Justsilvie 5 years ago

I do believe love is eternal, our problem begins when we think that means we are limited to loving just one person in our lifetime our even at one time. No I am not a promoter of Polyamory, (to much of a jealous wench for that) but are ability to love others is only limited by some benign societal rules and really does not work with out natural instincts.

Shutting of your brain and following your heart is a wonderful feeling, but can cause some major chaos. *smile*


Craig Suits profile image

Craig Suits 5 years ago from Florida Author

Hiya Silvie...

Benign societal rules and a passel of other limiting factors such as religion, disease, and don't forget the gun collecting spouse. As far as eternal love is concerned, I can remember truly loveing in the distant past but today, I wouldn't touch any one of them with a barge pole. How can that be?

Anyway, the plot thickens...I delayed my Florida exodus for a week and asked the Pegster if she would like to spend a couple days at the Jersey shore doing the beach thing, treasure hunting and playing on the fabulous Jersey boardwalks at night. Sounds like a hell of a lot of fun but she's a veterinarian nurse and may have schedualed surgery to attend to. We'll see. It aint over yet apparently...


Justsilvie 5 years ago

I wish you a wonderful adventure! And who know?

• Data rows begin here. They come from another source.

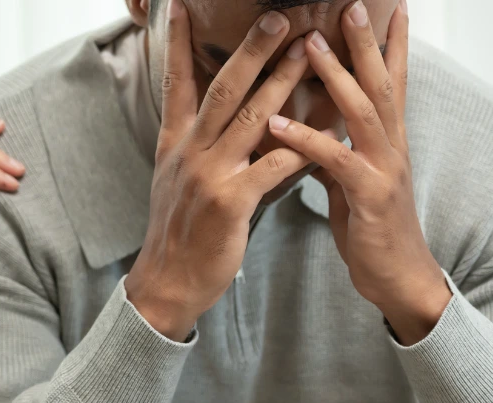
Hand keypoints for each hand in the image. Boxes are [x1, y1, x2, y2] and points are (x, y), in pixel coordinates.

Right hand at [124, 3, 312, 339]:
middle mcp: (189, 152)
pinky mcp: (230, 203)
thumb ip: (196, 142)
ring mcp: (209, 176)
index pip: (176, 82)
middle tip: (278, 16)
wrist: (168, 283)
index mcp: (175, 143)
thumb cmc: (180, 231)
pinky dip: (300, 145)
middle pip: (223, 88)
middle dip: (251, 48)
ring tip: (310, 51)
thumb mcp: (175, 178)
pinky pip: (272, 165)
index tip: (180, 5)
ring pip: (252, 117)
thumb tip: (218, 111)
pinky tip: (325, 130)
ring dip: (284, 80)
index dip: (177, 42)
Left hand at [266, 1, 448, 344]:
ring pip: (363, 112)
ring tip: (310, 45)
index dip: (390, 44)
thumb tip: (315, 127)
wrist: (400, 281)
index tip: (388, 7)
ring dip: (336, 77)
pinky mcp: (370, 197)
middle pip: (381, 83)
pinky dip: (307, 140)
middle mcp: (392, 147)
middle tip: (351, 5)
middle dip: (365, 43)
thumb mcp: (353, 182)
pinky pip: (336, 161)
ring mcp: (384, 170)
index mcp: (388, 141)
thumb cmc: (374, 230)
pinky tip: (278, 123)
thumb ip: (336, 151)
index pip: (392, 81)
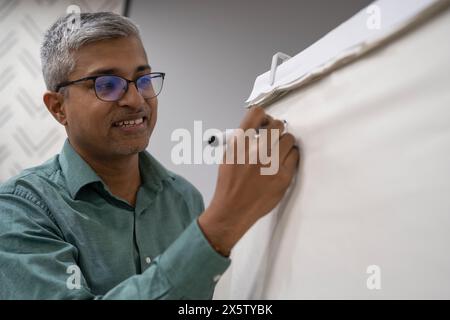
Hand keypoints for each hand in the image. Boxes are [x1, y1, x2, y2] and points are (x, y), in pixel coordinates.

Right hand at [198, 106, 299, 255]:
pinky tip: (281, 164)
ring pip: (289, 139)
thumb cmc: (230, 185)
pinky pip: (295, 156)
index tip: (264, 122)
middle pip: (277, 125)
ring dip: (284, 143)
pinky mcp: (283, 177)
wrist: (233, 210)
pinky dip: (290, 158)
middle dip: (276, 129)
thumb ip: (243, 140)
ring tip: (277, 153)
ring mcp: (271, 165)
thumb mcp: (228, 156)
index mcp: (239, 144)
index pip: (256, 114)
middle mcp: (255, 152)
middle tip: (274, 137)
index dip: (263, 116)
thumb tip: (260, 127)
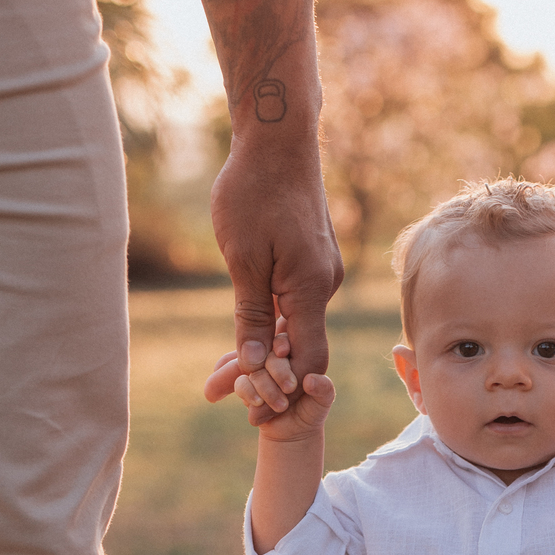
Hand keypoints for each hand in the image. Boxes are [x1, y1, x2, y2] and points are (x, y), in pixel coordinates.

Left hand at [210, 134, 344, 424]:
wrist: (278, 139)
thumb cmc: (254, 191)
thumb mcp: (243, 257)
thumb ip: (252, 313)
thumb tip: (257, 362)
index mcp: (311, 288)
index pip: (309, 359)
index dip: (286, 391)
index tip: (256, 414)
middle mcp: (325, 285)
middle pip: (304, 349)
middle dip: (271, 379)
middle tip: (230, 398)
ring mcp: (322, 272)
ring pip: (299, 327)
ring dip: (270, 353)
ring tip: (228, 373)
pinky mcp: (314, 261)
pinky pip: (297, 305)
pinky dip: (275, 325)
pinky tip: (251, 334)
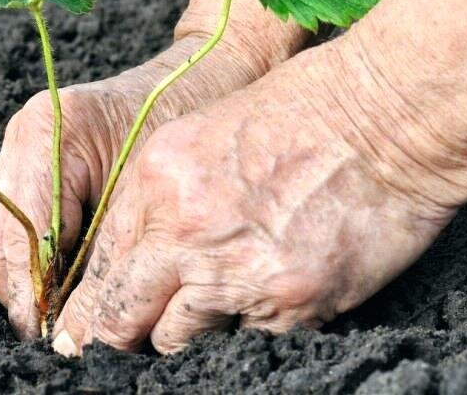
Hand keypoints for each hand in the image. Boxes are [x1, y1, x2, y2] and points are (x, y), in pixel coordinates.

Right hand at [0, 29, 287, 337]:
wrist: (203, 73)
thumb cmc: (189, 120)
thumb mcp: (150, 192)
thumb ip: (106, 251)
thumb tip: (78, 318)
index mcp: (45, 135)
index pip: (17, 238)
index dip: (36, 296)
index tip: (61, 333)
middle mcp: (21, 139)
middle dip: (23, 296)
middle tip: (64, 329)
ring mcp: (21, 150)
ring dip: (27, 284)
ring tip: (71, 308)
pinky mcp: (32, 165)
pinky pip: (13, 230)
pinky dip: (36, 263)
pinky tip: (72, 279)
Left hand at [52, 35, 460, 354]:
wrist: (384, 116)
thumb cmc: (294, 115)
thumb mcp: (198, 139)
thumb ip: (155, 202)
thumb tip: (128, 264)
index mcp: (155, 184)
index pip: (101, 271)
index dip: (89, 310)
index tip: (82, 333)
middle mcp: (187, 234)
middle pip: (126, 319)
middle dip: (119, 337)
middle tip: (117, 351)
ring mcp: (239, 275)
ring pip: (182, 340)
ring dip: (189, 330)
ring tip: (213, 300)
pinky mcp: (292, 305)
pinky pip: (247, 340)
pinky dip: (250, 325)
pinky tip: (267, 289)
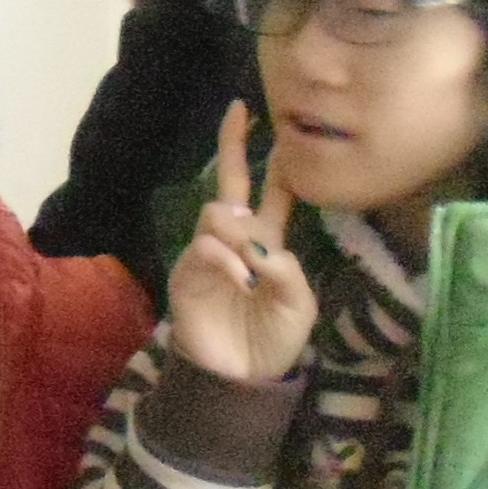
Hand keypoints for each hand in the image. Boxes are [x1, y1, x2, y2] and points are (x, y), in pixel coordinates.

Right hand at [163, 100, 315, 386]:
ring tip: (251, 267)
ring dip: (239, 231)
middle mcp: (236, 240)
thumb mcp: (299, 306)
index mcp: (269, 243)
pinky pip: (205, 248)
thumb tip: (261, 244)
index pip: (273, 192)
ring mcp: (208, 254)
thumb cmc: (273, 340)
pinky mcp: (188, 274)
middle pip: (231, 183)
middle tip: (238, 111)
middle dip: (232, 146)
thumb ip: (288, 271)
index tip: (272, 125)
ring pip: (217, 213)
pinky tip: (240, 279)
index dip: (276, 161)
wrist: (240, 377)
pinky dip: (226, 260)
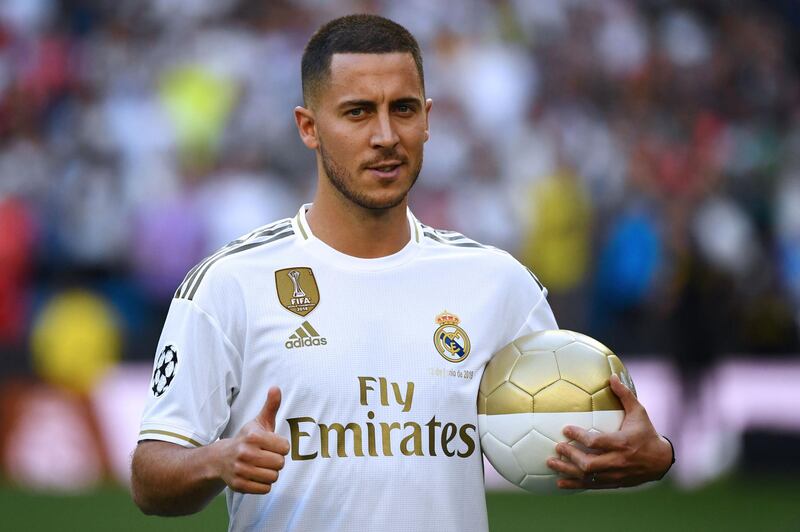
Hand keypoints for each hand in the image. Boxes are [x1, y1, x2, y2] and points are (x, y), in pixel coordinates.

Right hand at [214, 387, 289, 493]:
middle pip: (280, 464)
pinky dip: (263, 484)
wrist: (221, 459)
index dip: (281, 447)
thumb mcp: (259, 422)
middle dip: (276, 461)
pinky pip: (265, 489)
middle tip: (266, 457)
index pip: (285, 447)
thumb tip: (276, 387)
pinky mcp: (238, 485)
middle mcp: (245, 453)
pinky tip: (255, 476)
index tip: (272, 445)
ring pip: (273, 477)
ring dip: (270, 473)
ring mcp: (240, 470)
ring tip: (260, 466)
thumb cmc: (247, 439)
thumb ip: (271, 406)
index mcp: (253, 437)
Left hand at [546, 374, 672, 488]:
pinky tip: (560, 482)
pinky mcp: (614, 483)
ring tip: (551, 463)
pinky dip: (574, 484)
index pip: (597, 442)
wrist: (661, 461)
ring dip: (567, 471)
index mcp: (622, 443)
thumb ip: (624, 395)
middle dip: (571, 456)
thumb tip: (612, 376)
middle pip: (589, 463)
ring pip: (588, 477)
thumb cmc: (647, 433)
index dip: (579, 437)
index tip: (565, 429)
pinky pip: (591, 486)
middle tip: (557, 447)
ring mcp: (615, 474)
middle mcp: (617, 461)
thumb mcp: (639, 412)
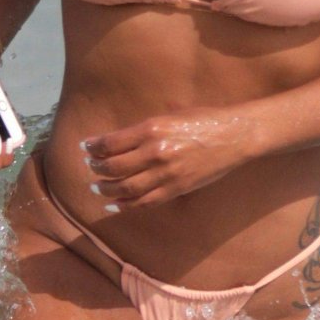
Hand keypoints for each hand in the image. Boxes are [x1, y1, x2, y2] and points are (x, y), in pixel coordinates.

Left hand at [82, 107, 253, 206]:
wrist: (234, 136)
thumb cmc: (203, 119)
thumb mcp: (170, 114)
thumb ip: (144, 127)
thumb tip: (117, 139)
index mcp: (152, 129)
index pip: (111, 143)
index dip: (94, 147)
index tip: (85, 146)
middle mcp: (155, 152)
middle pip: (114, 167)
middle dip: (96, 168)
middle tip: (89, 167)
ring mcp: (166, 174)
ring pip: (125, 188)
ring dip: (106, 188)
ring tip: (97, 186)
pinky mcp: (176, 189)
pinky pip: (145, 202)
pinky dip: (125, 205)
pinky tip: (114, 203)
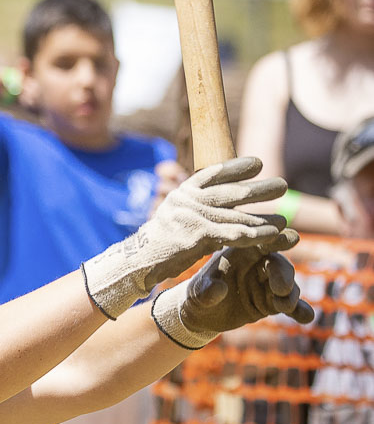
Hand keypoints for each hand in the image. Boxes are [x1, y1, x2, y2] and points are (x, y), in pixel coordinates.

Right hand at [82, 156, 288, 318]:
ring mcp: (191, 217)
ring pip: (235, 215)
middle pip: (229, 192)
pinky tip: (272, 235)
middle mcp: (187, 200)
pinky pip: (233, 235)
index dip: (236, 167)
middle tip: (283, 184)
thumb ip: (197, 204)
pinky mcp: (196, 237)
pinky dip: (255, 235)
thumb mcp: (176, 214)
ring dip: (263, 216)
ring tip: (286, 215)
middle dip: (258, 188)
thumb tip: (222, 194)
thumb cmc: (162, 240)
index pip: (212, 173)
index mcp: (183, 192)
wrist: (138, 261)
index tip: (258, 163)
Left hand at [152, 229, 314, 348]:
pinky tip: (307, 317)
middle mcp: (257, 264)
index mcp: (240, 252)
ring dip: (290, 295)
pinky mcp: (273, 302)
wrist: (203, 315)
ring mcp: (267, 283)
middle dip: (284, 275)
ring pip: (288, 285)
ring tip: (284, 306)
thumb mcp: (197, 294)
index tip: (292, 238)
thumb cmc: (198, 295)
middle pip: (278, 264)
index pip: (260, 242)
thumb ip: (207, 291)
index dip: (276, 239)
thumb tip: (219, 289)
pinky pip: (291, 306)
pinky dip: (300, 310)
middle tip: (281, 289)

jami l. pereira 5 years ago

Beautiful gentile story of love and lost love as well , well written , thanks for the intense read ! :)voted up and beautiful!


Craig Suits profile image

Craig Suits 5 years ago from Florida Author

"Tis better to have loved and lost, than never to have loved at all".


Justsilvie 5 years ago

Hi Craig, No update? *smile*


Craig Suits profile image

Craig Suits 5 years ago from Florida Author

Still working on it Silvie. I'll explain when I find out myself.

Geeze.....WOMEN!


shivanikapoorllm profile image

shivanikapoorllm 4 years ago from New Delhi, India

Love is the most blissful blessing even though some of us are not meant to have all of it....Yet if still we have felt it at some point of time, we are indeed blessed!!! Its just that sometimes i do feel that it would be much better if fairy tales turn into reality... Good byez are hard afterall!!!